I’ve fan-hated Little since before it was cool, back in his UNC Tar-hole days(Go Wolfpack!) when he pulled this move on poor freshman DB Jarvis Byrd:
I take some satisfaction that my alma mater swept Little and former Browns’ coach Butch Davis the four years Little was in Chapel Hill. Call it schadenfreude, maybe. Plus, the guy apparently parked everywhere except the dean’s front lawn while in school and got away with it.
Little put up solid numbers while in this three eligible years at UNC and finished his junior season with 166 rushing yards, 724 receiving yards and 222 kickoff return yards. He did not play his senior season in 2010 after being ruled ineligible by the NCAA for lying to investigators about receiving travel accommodations and jewelry. Though a little on the shorter side, his combination of size and speed(6’2”, 220 lbs and a 4.53-second 40-yard dash time) had NFL-potential written all over it:
Little was chosen by the Browns in the second round of the 2010 NFL draft, with the 59th overall pick. Little finished the 2011 season leading the Browns in catches and receiving yards, and finished second in catches amongst rookies behind A.J. Green. Though his numbers weren’t exactly setting the world on fire(12 dropped balls and only two TDs), he showed some flashes of what he could do if given touches and space.
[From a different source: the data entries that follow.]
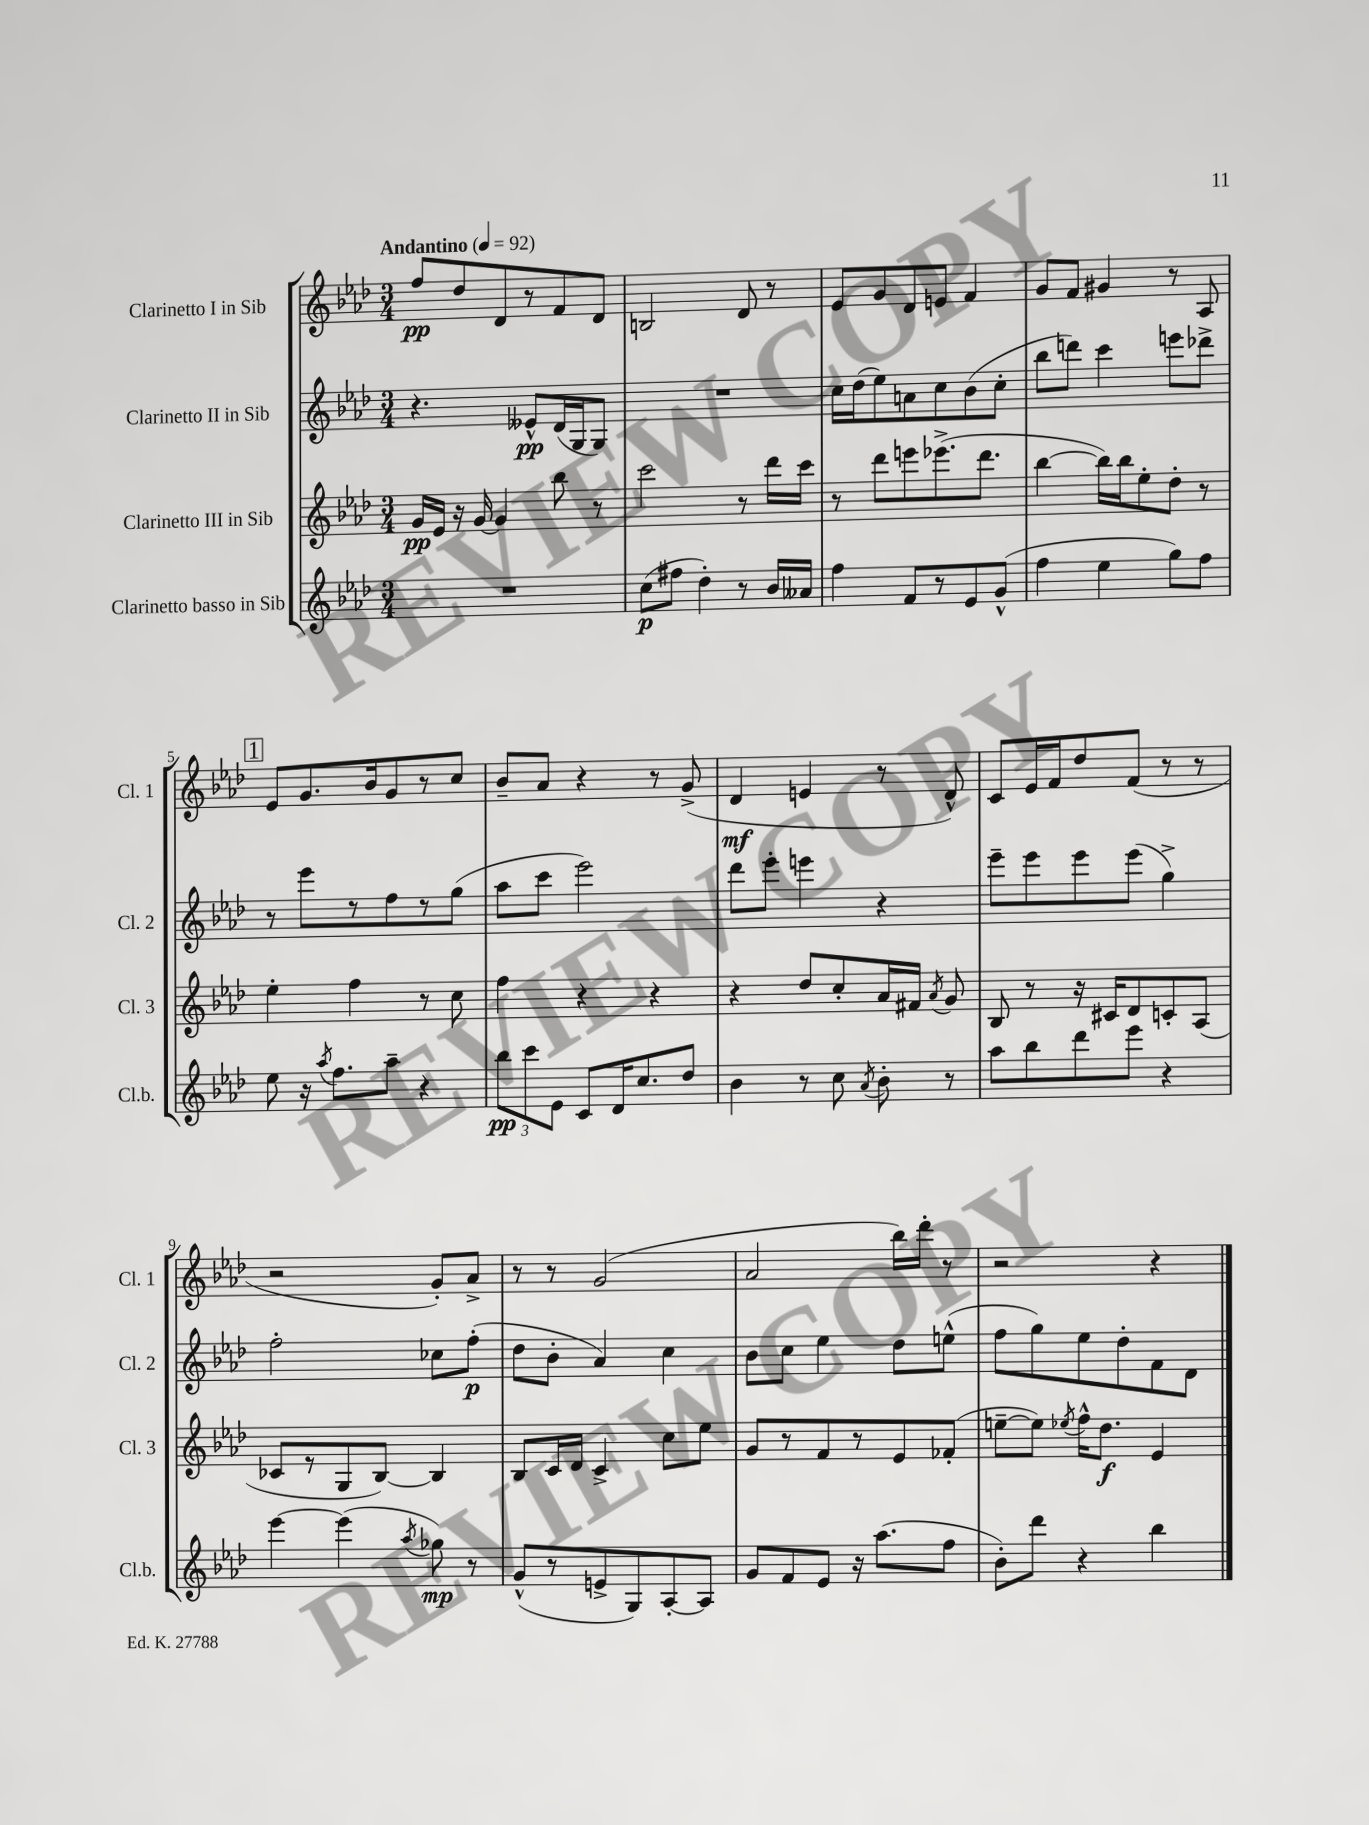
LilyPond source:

<<
\new StaffGroup <<
\new Staff = "s0" \with { instrumentName = "Clarinetto I in Sib" shortInstrumentName = "Cl. 1" } {
    \clef treble \key aes \major \numericTimeSignature \time 3/4 \tempo "Andantino" 4 = 92
    \autoBeamOff f''8[\pp des''8 des'8 r8 f'8 des'8] |
    b2 des'8 r8 |
    ees'8[ g'8 des'8 e'8] f'4 |
    g'8[ f'8] gis'4 r8 aes8 |
    \mark \markup { \box "1" } ees'8[ g'8. bes'16 g'8 r8 c''8] |
    bes'8[-- aes'8] r4 r8 g'8->( |
    des'4\mf e'4 r8 des'8-^) |
    c'8[ ees'16 f'16 des''8 f'8]( r8 r8 |
    r2 g'8[-.) aes'8]-> |
    r8 r8 g'2( |
    aes'2 bes''16[) des'''16]-. r8 |
    r2 r4 \bar "|." |
}
\new Staff = "s1" \with { instrumentName = "Clarinetto II in Sib" shortInstrumentName = "Cl. 2" } {
    \clef treble \key aes \major \numericTimeSignature \time 3/4
    \autoBeamOff r4. eeses'8[-^\pp des'16( g16 g8]) |
    R2. |
    c''16[ des''16( ees''8) a'8 c''8 bes'8( c''8]-. |
    bes''8[ d'''8]) c'''4 e'''8[ des'''8]-> |
    \mark \markup { \box "1" } r8 ees'''8[ r8 f''8 r8 g''8]( |
    aes''8[ c'''8] ees'''2) |
    des'''8[ ees'''8]-. e'''4 r4 |
    ees'''8[-- ees'''8 ees'''8 ees'''8]( g''4->) |
    f''2-. ces''8[ f''8]-.\p( |
    des''8[ bes'8]-. aes'4) c''4 |
    bes'8[ c''8] ees''4 des''8[ e''8]-^( |
    f''8[ g''8) ees''8 des''8-. f'8 des'8] \bar "|." |
}
\new Staff = "s2" \with { instrumentName = "Clarinetto III in Sib" shortInstrumentName = "Cl. 3" } {
    \clef treble \key aes \major \numericTimeSignature \time 3/4
    \autoBeamOff g'16[\pp ees'16] r16 g'16~ g'4 bes''8 r8 |
    c'''2 r8 des'''16[ c'''16] |
    r8 des'''8[ e'''8 ees'''8.->( des'''8.] |
    bes''4~ bes''16[) bes''16 ees''8-. des''8]-. r8 |
    \mark \markup { \box "1" } ees''4-. f''4 r8 c''8 |
    f''4 r4 r4 |
    r4 des''8[ c''8-. aes'16 fis'16] \acciaccatura { aes'8 } g'8 |
    bes8 r8 r16 cis'16[ des'8 c'8-. aes8]( |
    ces'8[ r8 g8 bes8]~) bes4 |
    bes8[ c'16 des'16] c'4-> c''8[ ees''8] |
    g'8[ r8 f'8 r8 ees'8 fes'8]-.( |
    e''8[~-- e''8]) \acciaccatura { ees''8 } f''16[-^ des''8.]\f ees'4 \bar "|." |
}
\new Staff = "s3" \with { instrumentName = "Clarinetto basso in Sib" shortInstrumentName = "Cl.b." } {
    \clef treble \key aes \major \numericTimeSignature \time 3/4
    \autoBeamOff R2. |
    c''8[\p( fis''8] des''4-.) r8 bes'16[ aeses'16] |
    f''4 f'8[ r8 ees'8 g'8]-^( |
    f''4 ees''4 g''8[) f''8] |
    \mark \markup { \box "1" } ees''8 r16 \acciaccatura { aes''8 } f''8.[ aes''8]-- r4 |
    \tuplet 3/2 { bes''8[\pp c'''8 ees'8] } c'8[ des'16 c''8. des''8] |
    bes'4 r8 c''8 \acciaccatura { aes'8 } bes'8-. r8 |
    aes''8[ bes''8 des'''8 ees'''8] r4 |
    ees'''4~ ees'''4( \acciaccatura { aes''8 } ges''8\mp) r8 |
    g'8[-^( r8 e'8-> g8) aes8~-. aes8] |
    g'8[ f'8 ees'8] r16 aes''8.[( f''8] |
    bes'8[-.) des'''8] r4 bes''4 \bar "|." |
}
>>
>>
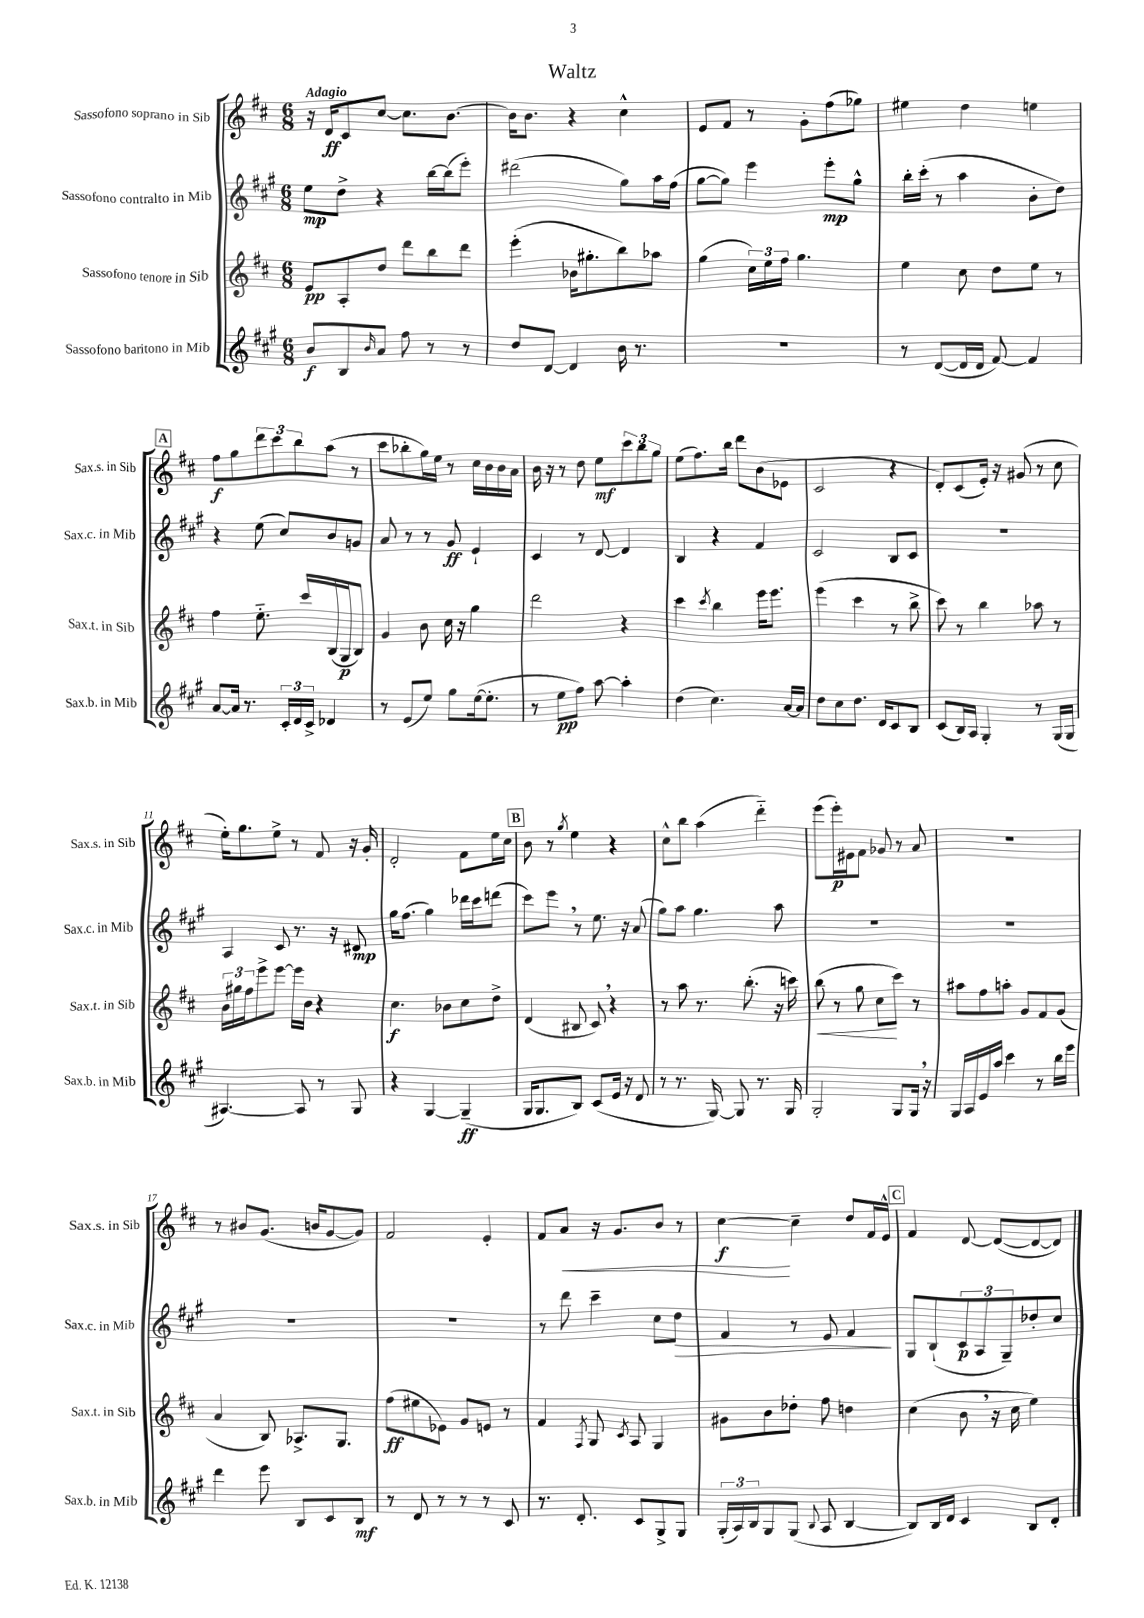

Check out this Drake-infused sample of his 2011 work:
The 2012 season saw both his catches and receiving yards decline, confounding fans and coaches alike. He finished with 53 receptions for 647 yards and four TDs. Again, six dropped passes to his 92 targets left him with an unsavory percentage. Before the 2013 season began, those same fans and coaches were encouraged to hear that Little and Weeden spent the summer working out and putting in the effort to get better. We all know how that turned out, and Greg did little(I’ll see myself out) to dispel the notion that he’s a drop-machine in 2013.
When reports surfaced after the firing of Chud that the Browns’ brass wanted him to release Little or other underperforming Browns players and Chud refused, many fans were probably wondering what Chud was thinking. Perhaps he saw something in Little that we fans haven’t yet–the numbers certainly tell a different story. Who knows how much time Little has left to prove himself at FirstEnergy Stadium, or even if he gets another chance.